-------- MATERIAL FOR THE TASK

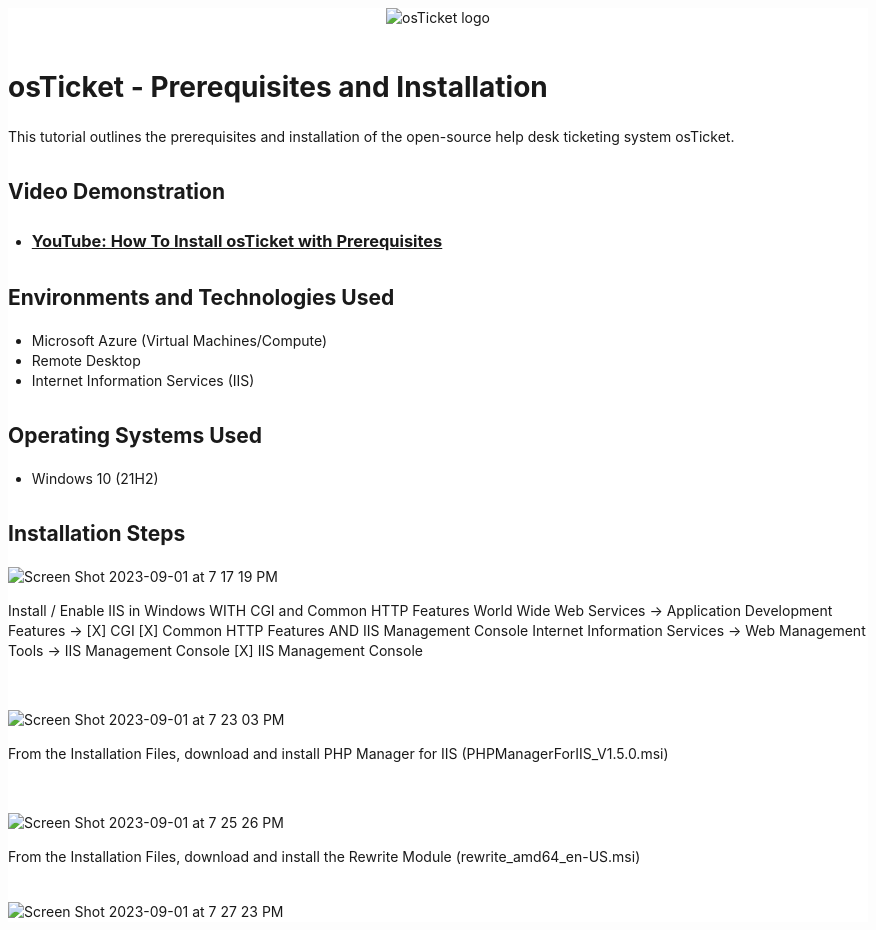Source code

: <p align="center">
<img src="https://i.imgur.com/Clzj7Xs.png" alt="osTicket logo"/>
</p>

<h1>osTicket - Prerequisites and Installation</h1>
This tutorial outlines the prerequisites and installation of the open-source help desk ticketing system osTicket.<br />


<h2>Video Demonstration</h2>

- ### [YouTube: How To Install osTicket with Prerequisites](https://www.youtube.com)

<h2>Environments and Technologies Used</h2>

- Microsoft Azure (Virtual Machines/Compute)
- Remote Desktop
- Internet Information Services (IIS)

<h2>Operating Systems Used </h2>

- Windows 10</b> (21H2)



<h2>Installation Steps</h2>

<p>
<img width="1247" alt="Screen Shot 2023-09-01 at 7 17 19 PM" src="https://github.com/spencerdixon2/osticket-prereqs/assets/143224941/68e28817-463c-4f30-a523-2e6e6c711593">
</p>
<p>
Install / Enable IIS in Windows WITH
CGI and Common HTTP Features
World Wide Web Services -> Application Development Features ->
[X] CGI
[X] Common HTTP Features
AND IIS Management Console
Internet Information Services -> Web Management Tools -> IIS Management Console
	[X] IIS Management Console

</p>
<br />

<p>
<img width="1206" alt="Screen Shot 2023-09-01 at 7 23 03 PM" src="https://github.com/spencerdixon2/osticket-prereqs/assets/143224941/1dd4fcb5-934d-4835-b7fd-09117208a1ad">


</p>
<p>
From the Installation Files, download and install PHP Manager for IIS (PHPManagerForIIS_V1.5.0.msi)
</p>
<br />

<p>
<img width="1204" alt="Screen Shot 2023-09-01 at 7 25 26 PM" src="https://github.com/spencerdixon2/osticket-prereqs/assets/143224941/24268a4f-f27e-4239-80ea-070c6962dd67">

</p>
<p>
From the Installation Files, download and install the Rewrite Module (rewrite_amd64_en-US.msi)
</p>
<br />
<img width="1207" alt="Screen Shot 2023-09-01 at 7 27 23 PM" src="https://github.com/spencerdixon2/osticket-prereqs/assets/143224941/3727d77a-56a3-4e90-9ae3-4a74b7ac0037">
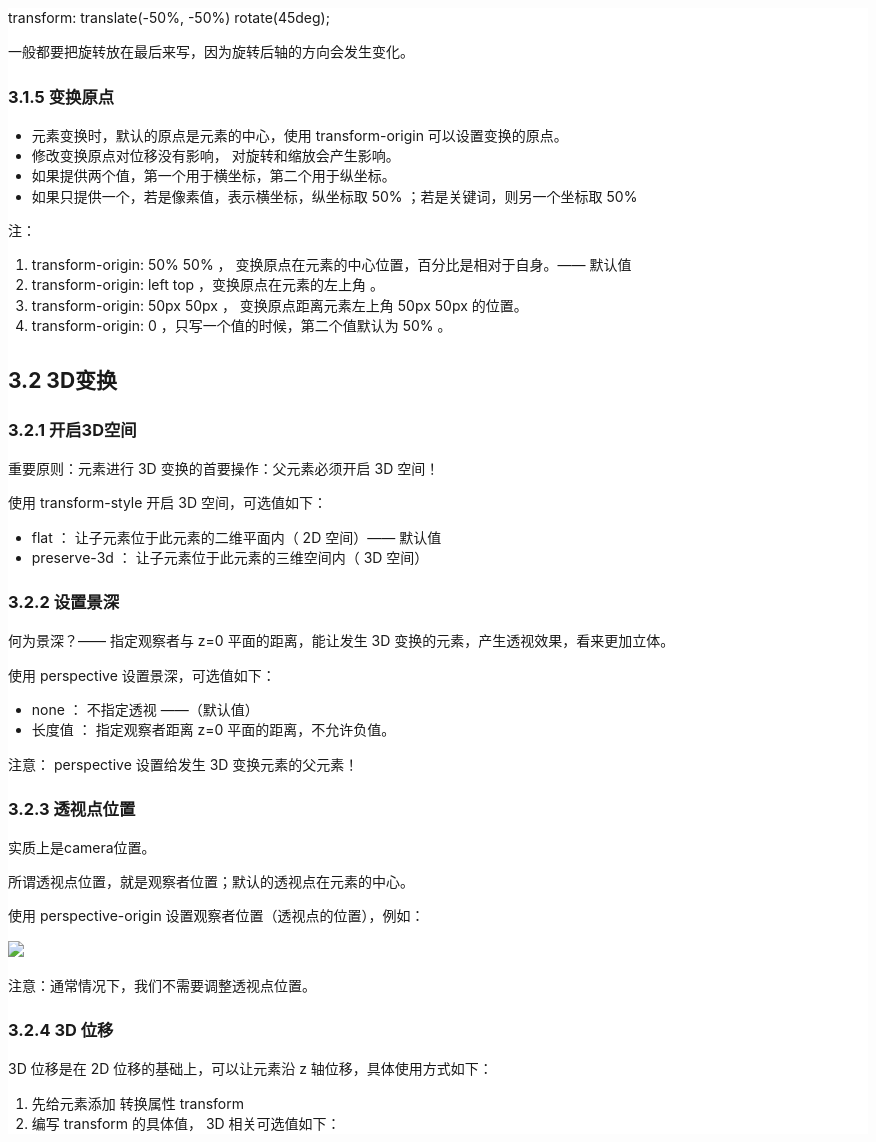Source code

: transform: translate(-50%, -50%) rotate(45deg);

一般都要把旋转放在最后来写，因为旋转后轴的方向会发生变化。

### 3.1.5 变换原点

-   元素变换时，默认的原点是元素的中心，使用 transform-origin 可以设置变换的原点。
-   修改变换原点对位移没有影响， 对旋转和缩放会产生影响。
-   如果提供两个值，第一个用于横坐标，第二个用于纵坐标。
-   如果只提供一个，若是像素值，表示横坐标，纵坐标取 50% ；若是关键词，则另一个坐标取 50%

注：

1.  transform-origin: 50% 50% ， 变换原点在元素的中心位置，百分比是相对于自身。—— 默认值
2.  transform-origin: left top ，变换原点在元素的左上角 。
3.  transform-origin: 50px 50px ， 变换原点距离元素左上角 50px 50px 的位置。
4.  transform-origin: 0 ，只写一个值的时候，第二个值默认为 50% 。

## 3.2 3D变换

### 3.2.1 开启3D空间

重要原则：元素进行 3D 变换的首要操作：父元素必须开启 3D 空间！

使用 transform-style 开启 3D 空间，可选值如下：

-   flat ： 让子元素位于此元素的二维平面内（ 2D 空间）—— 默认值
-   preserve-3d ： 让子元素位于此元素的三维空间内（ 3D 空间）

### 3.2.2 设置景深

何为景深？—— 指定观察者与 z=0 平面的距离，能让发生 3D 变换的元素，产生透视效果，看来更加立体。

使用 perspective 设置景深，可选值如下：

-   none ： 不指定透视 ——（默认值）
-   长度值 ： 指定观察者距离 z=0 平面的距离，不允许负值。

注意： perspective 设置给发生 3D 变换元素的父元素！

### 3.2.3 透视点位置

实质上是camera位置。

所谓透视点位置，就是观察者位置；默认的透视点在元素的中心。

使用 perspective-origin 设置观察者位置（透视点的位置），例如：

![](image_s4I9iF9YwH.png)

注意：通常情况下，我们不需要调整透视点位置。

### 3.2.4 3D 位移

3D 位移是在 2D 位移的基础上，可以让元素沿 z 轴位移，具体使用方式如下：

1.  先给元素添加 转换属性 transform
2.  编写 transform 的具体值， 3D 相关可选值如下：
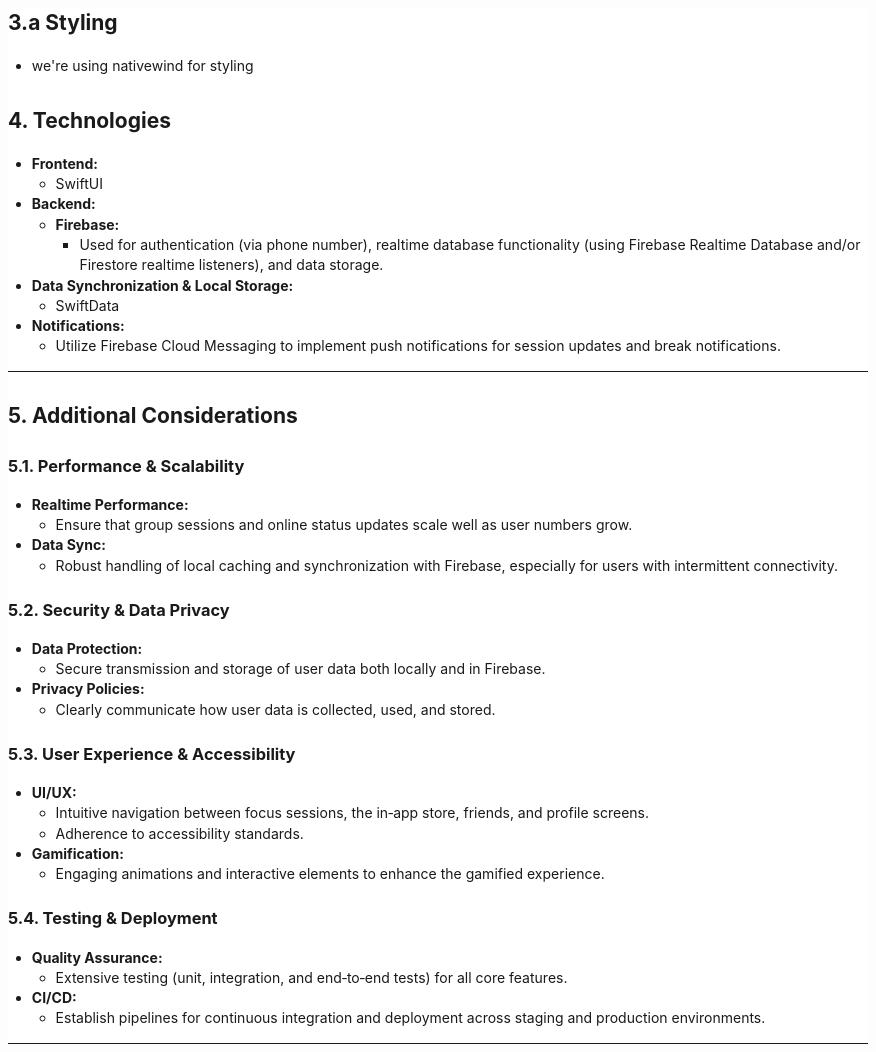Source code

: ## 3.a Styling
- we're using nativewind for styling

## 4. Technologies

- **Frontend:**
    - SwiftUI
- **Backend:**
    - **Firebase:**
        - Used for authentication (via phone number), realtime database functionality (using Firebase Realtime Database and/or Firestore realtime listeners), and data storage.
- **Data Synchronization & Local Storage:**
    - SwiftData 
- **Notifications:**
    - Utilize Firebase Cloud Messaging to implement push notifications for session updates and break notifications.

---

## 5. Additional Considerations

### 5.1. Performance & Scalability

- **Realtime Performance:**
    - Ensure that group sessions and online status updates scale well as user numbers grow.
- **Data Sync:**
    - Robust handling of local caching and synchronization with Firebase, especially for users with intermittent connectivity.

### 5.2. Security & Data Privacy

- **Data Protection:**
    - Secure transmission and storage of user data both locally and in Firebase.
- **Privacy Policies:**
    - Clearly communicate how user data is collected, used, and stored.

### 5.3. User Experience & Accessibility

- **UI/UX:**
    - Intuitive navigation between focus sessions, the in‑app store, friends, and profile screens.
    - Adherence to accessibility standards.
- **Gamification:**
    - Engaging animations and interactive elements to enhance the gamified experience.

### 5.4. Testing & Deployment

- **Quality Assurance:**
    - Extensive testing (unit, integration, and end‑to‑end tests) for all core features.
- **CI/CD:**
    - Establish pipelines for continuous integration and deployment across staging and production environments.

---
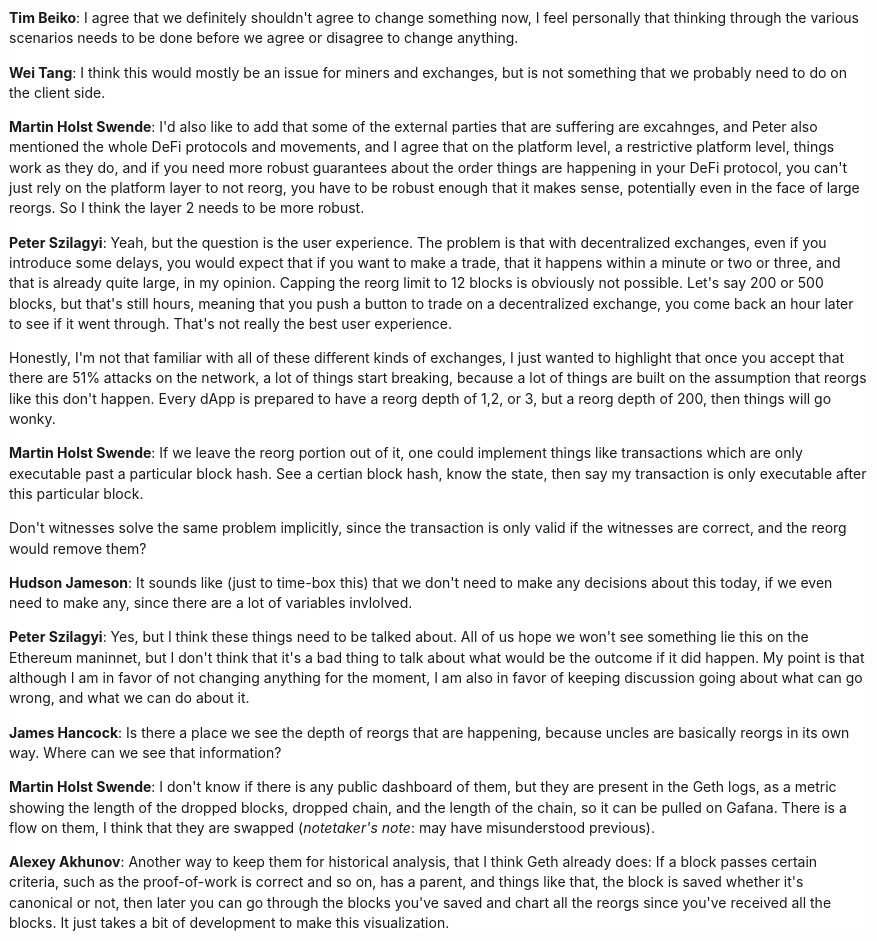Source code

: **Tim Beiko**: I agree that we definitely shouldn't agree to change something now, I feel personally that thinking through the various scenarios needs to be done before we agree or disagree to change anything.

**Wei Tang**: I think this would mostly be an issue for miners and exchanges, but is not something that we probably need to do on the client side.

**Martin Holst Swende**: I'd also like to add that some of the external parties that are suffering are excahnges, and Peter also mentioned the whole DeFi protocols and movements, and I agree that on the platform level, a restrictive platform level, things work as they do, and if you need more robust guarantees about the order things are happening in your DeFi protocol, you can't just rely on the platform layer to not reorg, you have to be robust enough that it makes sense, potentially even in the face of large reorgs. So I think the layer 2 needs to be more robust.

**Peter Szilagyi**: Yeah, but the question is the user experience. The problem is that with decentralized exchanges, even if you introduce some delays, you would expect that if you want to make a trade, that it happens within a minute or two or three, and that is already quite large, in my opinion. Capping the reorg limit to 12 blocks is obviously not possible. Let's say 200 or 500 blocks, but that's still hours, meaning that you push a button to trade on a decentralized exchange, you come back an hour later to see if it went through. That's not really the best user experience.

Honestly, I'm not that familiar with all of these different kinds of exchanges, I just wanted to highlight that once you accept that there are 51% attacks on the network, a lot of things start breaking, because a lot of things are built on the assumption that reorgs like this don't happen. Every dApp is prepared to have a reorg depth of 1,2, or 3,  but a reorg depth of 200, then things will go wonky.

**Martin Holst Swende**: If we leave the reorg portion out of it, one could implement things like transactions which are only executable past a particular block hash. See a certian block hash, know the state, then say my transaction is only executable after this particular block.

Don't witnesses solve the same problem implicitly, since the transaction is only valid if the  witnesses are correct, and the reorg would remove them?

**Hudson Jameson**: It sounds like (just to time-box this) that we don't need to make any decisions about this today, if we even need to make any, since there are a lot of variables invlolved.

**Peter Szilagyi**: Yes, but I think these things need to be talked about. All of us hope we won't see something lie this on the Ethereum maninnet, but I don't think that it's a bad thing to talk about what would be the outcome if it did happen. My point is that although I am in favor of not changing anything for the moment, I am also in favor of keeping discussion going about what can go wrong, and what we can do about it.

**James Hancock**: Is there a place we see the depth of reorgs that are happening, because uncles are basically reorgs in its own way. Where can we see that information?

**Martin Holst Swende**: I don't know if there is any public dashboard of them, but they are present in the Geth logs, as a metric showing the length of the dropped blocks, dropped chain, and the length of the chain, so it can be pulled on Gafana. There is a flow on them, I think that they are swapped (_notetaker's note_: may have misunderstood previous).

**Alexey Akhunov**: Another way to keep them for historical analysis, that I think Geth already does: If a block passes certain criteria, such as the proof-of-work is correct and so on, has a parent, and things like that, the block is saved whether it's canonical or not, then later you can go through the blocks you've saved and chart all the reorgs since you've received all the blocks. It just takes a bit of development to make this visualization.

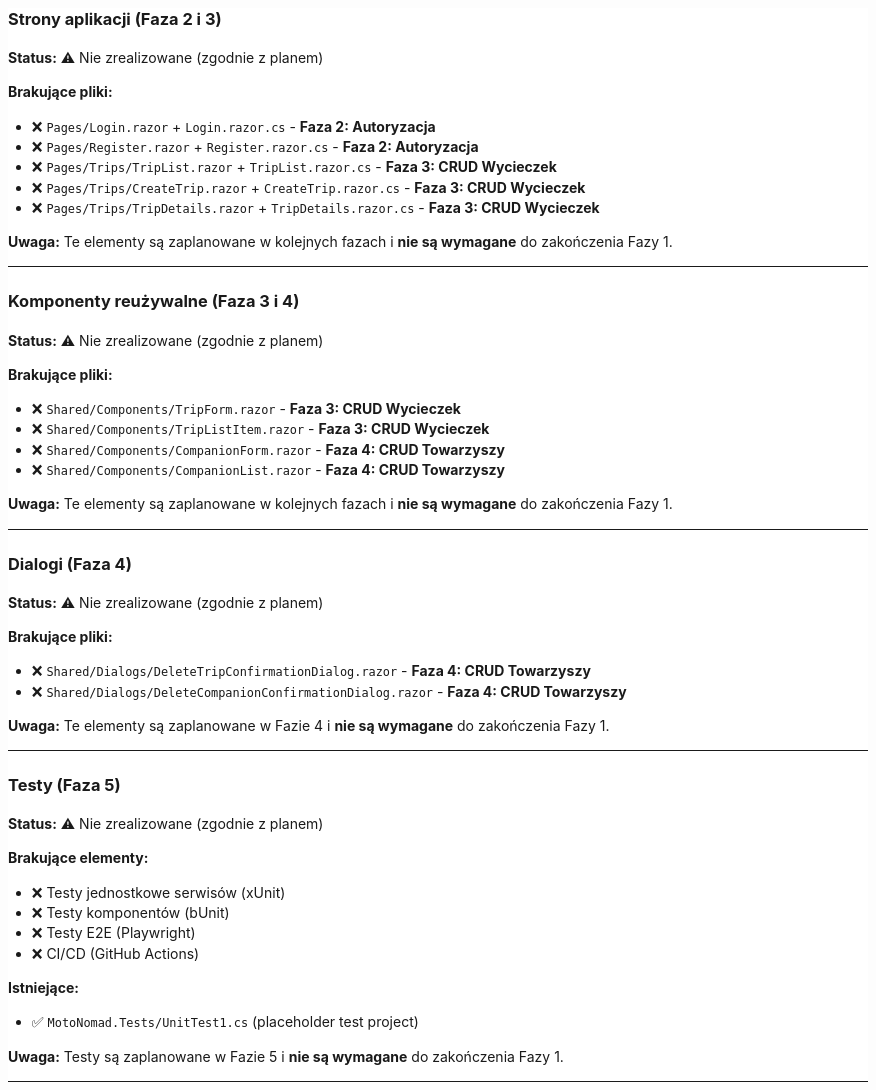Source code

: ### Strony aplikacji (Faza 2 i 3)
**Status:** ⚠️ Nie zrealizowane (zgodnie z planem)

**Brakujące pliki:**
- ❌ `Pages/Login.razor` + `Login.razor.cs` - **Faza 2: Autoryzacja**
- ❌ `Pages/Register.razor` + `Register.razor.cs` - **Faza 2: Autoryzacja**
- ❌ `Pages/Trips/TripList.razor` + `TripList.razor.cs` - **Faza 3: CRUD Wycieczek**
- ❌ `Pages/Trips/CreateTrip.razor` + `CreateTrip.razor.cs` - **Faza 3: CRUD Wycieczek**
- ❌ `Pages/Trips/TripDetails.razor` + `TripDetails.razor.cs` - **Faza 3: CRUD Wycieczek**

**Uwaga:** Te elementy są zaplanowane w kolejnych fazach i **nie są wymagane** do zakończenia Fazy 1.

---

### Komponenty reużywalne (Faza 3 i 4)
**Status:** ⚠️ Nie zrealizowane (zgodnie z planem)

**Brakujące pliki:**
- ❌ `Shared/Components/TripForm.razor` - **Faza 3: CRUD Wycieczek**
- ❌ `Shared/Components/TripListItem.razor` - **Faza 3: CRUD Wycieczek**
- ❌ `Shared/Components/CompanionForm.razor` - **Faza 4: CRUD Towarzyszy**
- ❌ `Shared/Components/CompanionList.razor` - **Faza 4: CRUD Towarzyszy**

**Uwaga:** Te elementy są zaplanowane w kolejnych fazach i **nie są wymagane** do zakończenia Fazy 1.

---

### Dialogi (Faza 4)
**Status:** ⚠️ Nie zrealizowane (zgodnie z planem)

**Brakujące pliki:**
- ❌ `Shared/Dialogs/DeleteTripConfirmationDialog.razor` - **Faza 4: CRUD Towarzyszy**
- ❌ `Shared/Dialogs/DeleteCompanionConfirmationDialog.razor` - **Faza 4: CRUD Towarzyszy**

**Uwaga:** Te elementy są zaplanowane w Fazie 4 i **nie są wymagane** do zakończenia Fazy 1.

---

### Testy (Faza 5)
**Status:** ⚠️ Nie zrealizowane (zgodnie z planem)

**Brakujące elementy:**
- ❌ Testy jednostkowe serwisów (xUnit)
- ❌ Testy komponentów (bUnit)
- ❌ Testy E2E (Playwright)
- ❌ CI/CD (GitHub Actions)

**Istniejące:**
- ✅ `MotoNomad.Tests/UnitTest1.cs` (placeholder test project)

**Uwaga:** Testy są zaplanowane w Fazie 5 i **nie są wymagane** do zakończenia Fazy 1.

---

----------------

EXERCISE DETAILS: Go through the entries above, and wherever a line holds the word "Geth", copy that line.

ANSWER FOR THIS EXERCISE:
**Martin Holst Swende**: I don't know if there is any public dashboard of them, but they are present in the Geth logs, as a metric showing the length of the dropped blocks, dropped chain, and the length of the chain, so it can be pulled on Gafana. There is a flow on them, I think that they are swapped (_notetaker's note_: may have misunderstood previous).
**Alexey Akhunov**: Another way to keep them for historical analysis, that I think Geth already does: If a block passes certain criteria, such as the proof-of-work is correct and so on, has a parent, and things like that, the block is saved whether it's canonical or not, then later you can go through the blocks you've saved and chart all the reorgs since you've received all the blocks. It just takes a bit of development to make this visualization.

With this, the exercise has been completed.